Even the wealthiest nations suffer from food safety issues. Food safety refers to a lack of access to affordable and healthy food for the masses. A lack of fully serviced markets, poor urban planning, and lack of transportation have increased food deserts — communities with less access to nutritious and affordable food. Not to mention, the abundance of processed and GM-food too poses several health risks.

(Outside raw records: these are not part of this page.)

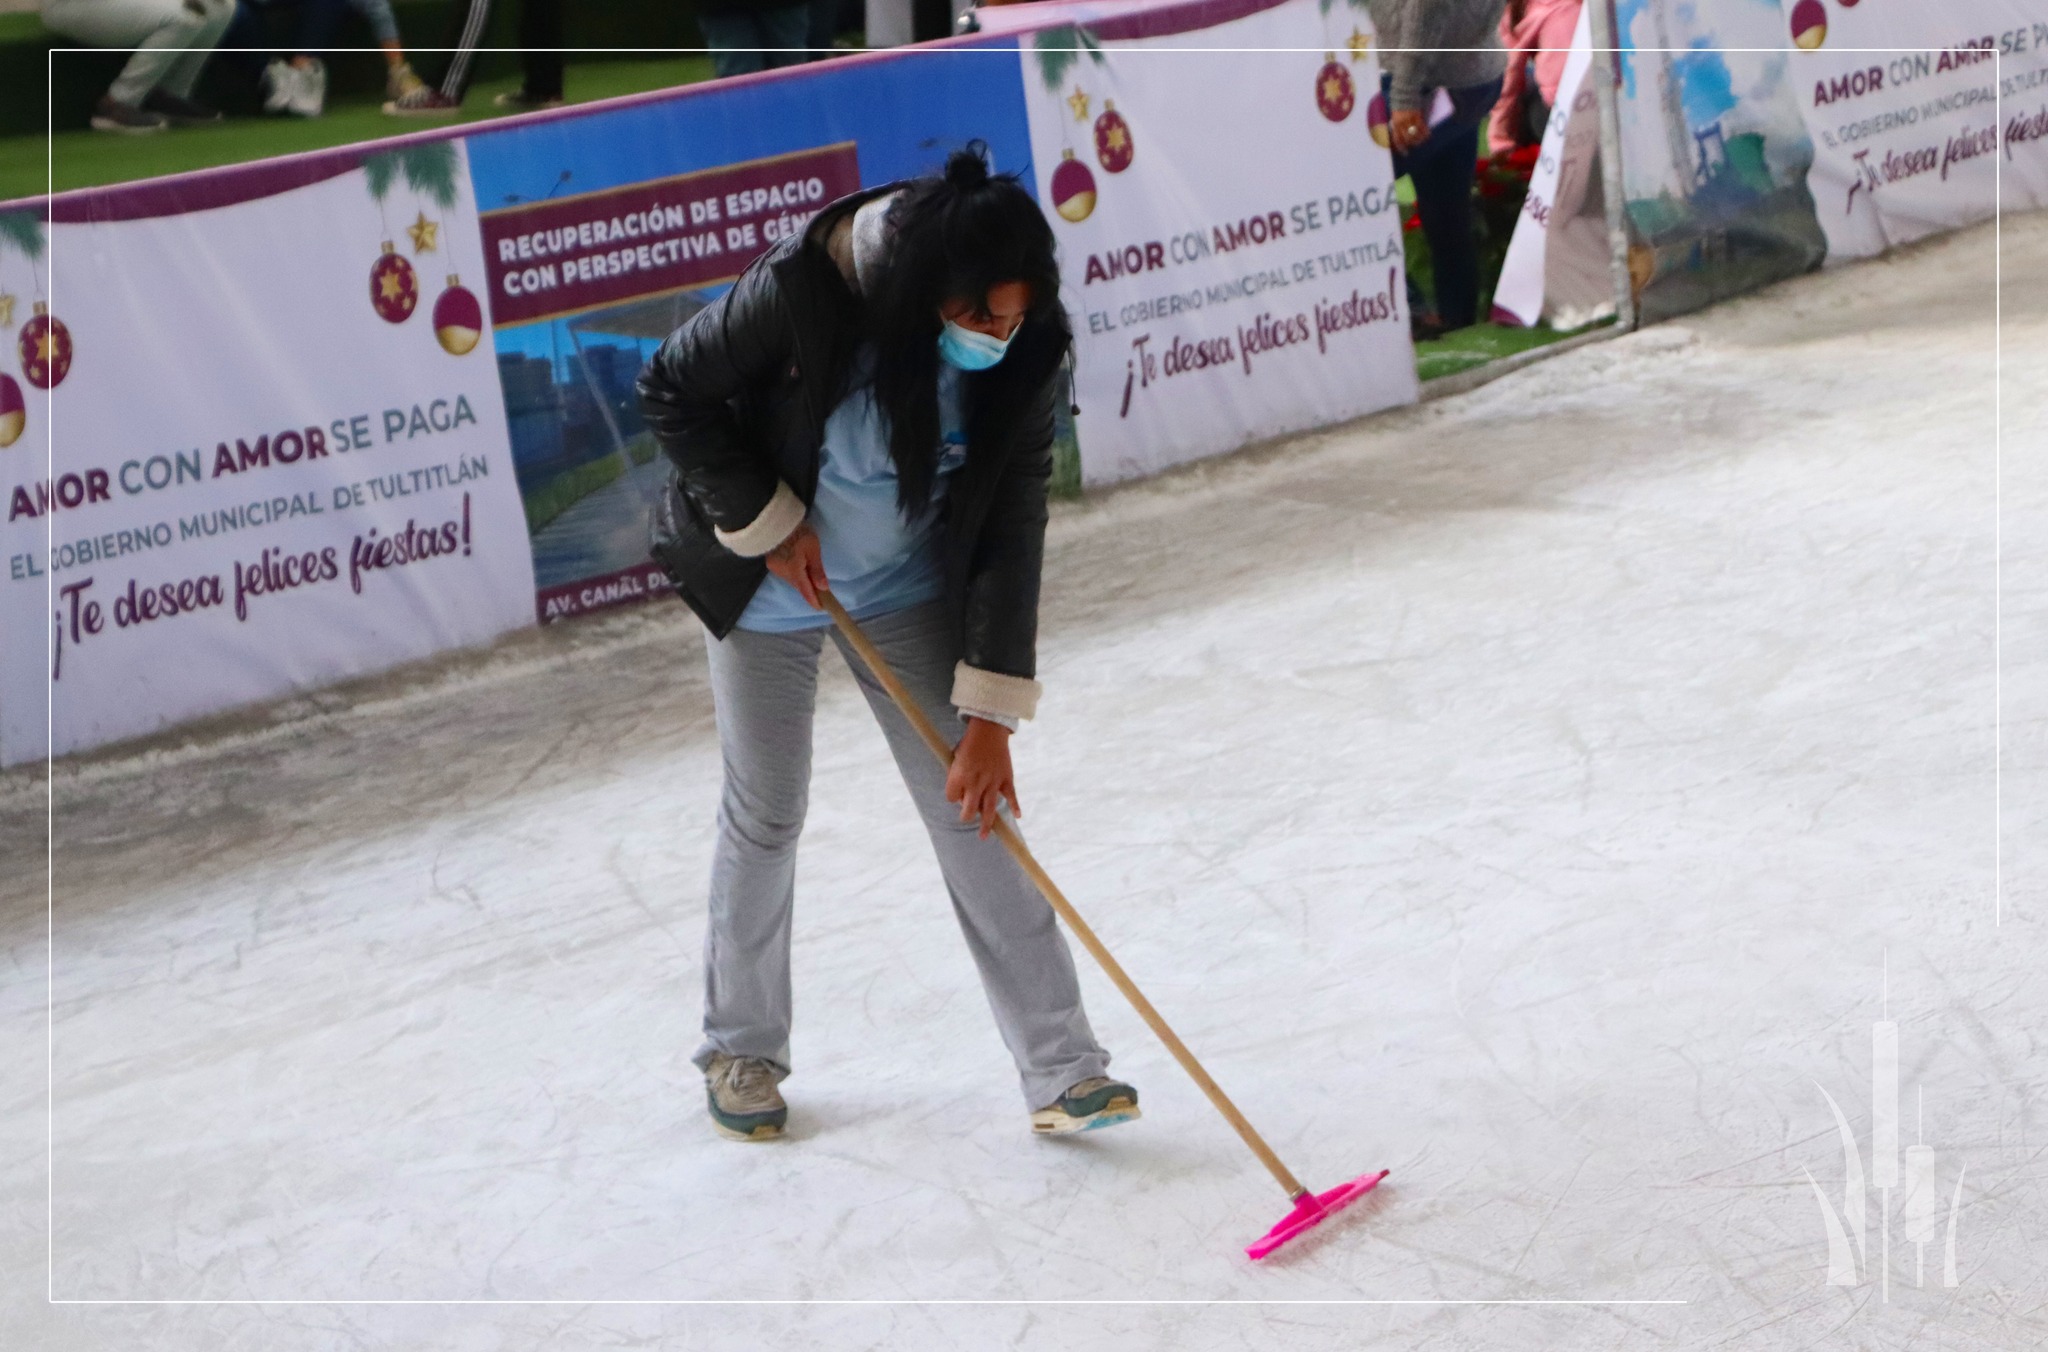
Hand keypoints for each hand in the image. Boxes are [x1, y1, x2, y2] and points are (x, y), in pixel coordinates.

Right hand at [765, 522, 827, 608]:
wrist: (778, 520)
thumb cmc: (799, 532)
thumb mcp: (813, 549)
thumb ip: (817, 570)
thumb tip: (823, 588)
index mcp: (794, 570)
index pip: (805, 590)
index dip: (814, 600)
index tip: (821, 608)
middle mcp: (783, 573)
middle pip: (798, 586)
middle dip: (809, 590)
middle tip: (820, 594)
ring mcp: (775, 568)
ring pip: (792, 580)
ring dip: (802, 582)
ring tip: (812, 582)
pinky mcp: (772, 563)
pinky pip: (786, 574)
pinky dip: (795, 575)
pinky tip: (800, 571)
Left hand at [947, 717, 1019, 839]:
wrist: (988, 729)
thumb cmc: (969, 743)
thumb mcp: (955, 757)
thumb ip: (957, 776)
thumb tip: (962, 793)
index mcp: (959, 776)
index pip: (950, 798)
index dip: (952, 797)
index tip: (956, 794)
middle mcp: (974, 782)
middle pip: (968, 810)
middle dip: (966, 816)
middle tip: (967, 817)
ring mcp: (992, 782)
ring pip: (988, 809)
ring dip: (986, 825)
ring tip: (983, 836)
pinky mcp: (1006, 778)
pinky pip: (1011, 796)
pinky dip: (1015, 806)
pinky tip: (1018, 816)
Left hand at [1390, 108, 1428, 151]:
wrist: (1404, 93)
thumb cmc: (1400, 106)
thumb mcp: (1395, 117)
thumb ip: (1397, 126)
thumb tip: (1401, 138)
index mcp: (1395, 123)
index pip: (1397, 139)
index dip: (1401, 147)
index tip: (1405, 153)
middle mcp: (1402, 122)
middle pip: (1407, 138)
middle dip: (1411, 144)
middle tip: (1415, 145)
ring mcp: (1410, 119)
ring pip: (1415, 134)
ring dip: (1419, 139)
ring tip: (1422, 141)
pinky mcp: (1417, 115)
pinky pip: (1422, 127)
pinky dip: (1425, 132)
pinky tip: (1428, 136)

While the only visible effect of food insecurity is hunger, the results go beyond this. Malnutrition and food insecurity risk the physical and mental developmental processes of children. It also increases the chance for many chronic diseases, including obesity, diabetes, and cancer. In addition, obesity increases the risk of many diseases such as heart diseases, which brings us to our next point.
Heart disease and stroke
Obesity implies higher chances of dying from coronary heart diseases, stroke, hypertension, and respiratory problems. Among these, heart disease is a leading cause of death worldwide. Researches have proved that every 38 seconds, a person dies from cardiovascular disease. Alongside obesity, tobacco use and stress also play a significant role in the incidence of heart diseases.
The term ‘heart disease‘ implies several heart conditions, and unlike many other diseases, this health problem is preventable. Lifestyle alterations can significantly reduce the risk of developing heart-related issues.
The human immunodeficiency virus (HIV) is the most dangerous sexually transmitted infection around the globe. Once this virus attacks a person, it strikes upon white blood cells in the body. This virus makes a person vulnerable to every other infection. If an HIV infection is not managed correctly, it leads to AIDS, which is incurable. In 2020, nearly 1.5 million people contracted an HIV infection.
Declining mental health has emerged as one of the most significant public health issues in recent years. And the pandemic has only made matters worse. Remote work and quarantine resulted in a decline in people’s mental health. People have been feeling distressed and isolated, resulting in an increased rate of depression and anxiety. Lack of awareness and stigma are the prime reasons why people often do not seek help.
Suggestions to reduce risk
Listed below are a few suggestions to reduce the risk of public health issues:
- People living in underserved populations usually don’t know about their diseases until it is too late. Such communities need to be educated, and testing services need to be made common.
- Raising awareness is the most crucial for reducing health concerns. Public health workers can raise awareness about issues through seminars, programs, brochures, and social media.
- There are gaps in our health systems that need to be identified and addressed. Governments must work with healthcare providers to fill these gaps to improve the access and quality of service.
- Regulate alcohol and tobacco consumption
- Access to nutritious and healthy food should be made possible for every person.
Several issues continue to affect our overall social, physical, and mental well-being. Some of these include viral infections, STIs, food safety issues, mental health, and cardiovascular disease. These issues can be addressed by taking a few initiatives. First, public health workers must spread awareness of these issues using the latest tech tools and digital platforms. Second, Healthcare and testing facilities must be made accessible and affordable for everyone. People should watch their alcohol and tobacco consumption. Last but not least, policy-makers must identify gaps within existing healthcare systems and fill them up with appropriate solutions to improve community health.